+++ Passage shown +++

This data set summarises the chemotactic response of a model marine bacteria (Vibrio alginolyticus YM4 wild-type) to filtered exudates of the cyanobacteria Synechococcus sp WH8102. Two filtrate sets were collected, each spanning 6 time points (named T1 -> T6), with the inital assays split into 4 biological replicates (named A, B, C, D). The two treatments were:

1). A control treatment (named "Control", or shortened to "C")

2). A phage-infected treatment (named "Phage", or shortened to "P"), where host Synechococcus were infected with the T-4 like Myovirus S-SSM5, with data collected over the pre-lysis cycle.

These treatments are fully described in: https://doi.org/10.1038/s43705-022-00169-6. The filtrates were kept frozen at -80C in 1ml aliquots, and only thawed to room temperature immediately prior to experimental use.

+++ Information given +++

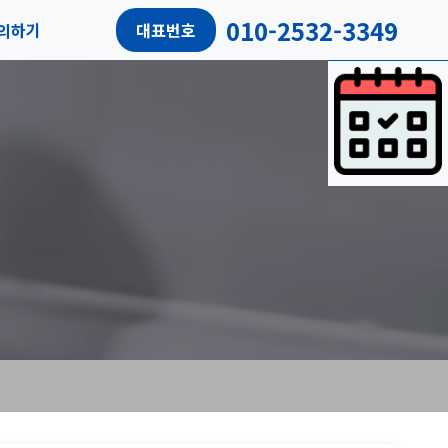
010-2532-3349
의하기
대표번호
담예약
객후기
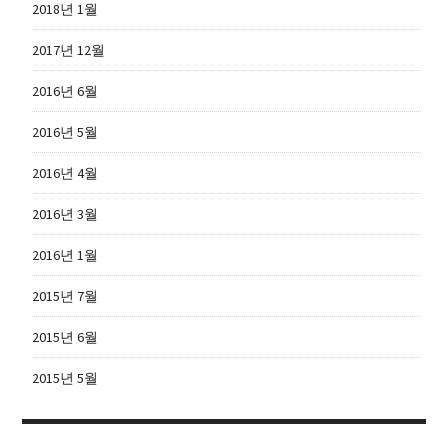
2018년 1월
2017년 12월
2016년 6월
2016년 5월
2016년 4월
2016년 3월
2016년 1월
2015년 7월
2015년 6월
2015년 5월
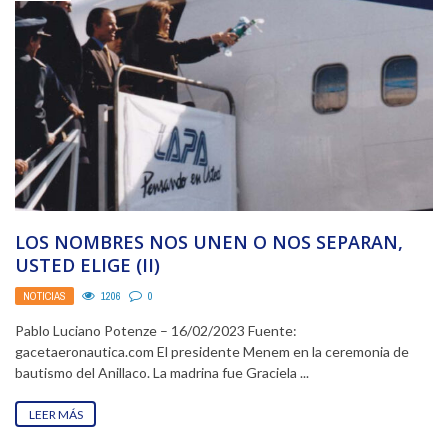
LOS NOMBRES NOS UNEN O NOS SEPARAN,
USTED ELIGE (II)
NOTICIAS
1206
0
Pablo Luciano Potenze – 16/02/2023 Fuente:
gacetaeronautica.com El presidente Menem en la ceremonia de
bautismo del Anillaco. La madrina fue Graciela ...
LEER MÁS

+++

• Questions:
(a) Using the passage on the Vibrio chemotaxis data set, explain in one to three sentences what the labels T1 -> T6, A to D, and C and P each stand for.
(b) Resume the description of the Vibrio chemotaxis data set from its final sentence.

• Answers for this exercise:
(a) T1 -> T6 name the six time points over which each filtrate set was collected. A, B, C and D name the four biological replicates into which the initial assays were split. C marks the control treatment, and P marks the phage-infected treatment, in which Synechococcus hosts were infected with the Myovirus S-SSM5.

(b)
For each time point (T1-6), and replicate (A-D), three sets of chemotaxis assays were collected: Phage vs ASW, Control vs ASW, and Phage vs Control. (Each with three biological replicates with fresh cell suspensions, with three physical replicates per sample, totaling nine samples at each time point/sample replicate). The chemotactic preference of Vibrio alginolyticus was measured by analyzing the cell distribution over time, and comparing the cell populations on opposite sides of the channel.

All data were processed using custom MATLAB scripts (version 2021a). The processing summary is:

1) Locate particles using a bandpass filter/peak finding algorithm (available: https://site.physics.georgetown.edu/matlab/)

2) Bin particles according to x-position to examine distribution across the field of view

An example of the analysis script is included in the dataset.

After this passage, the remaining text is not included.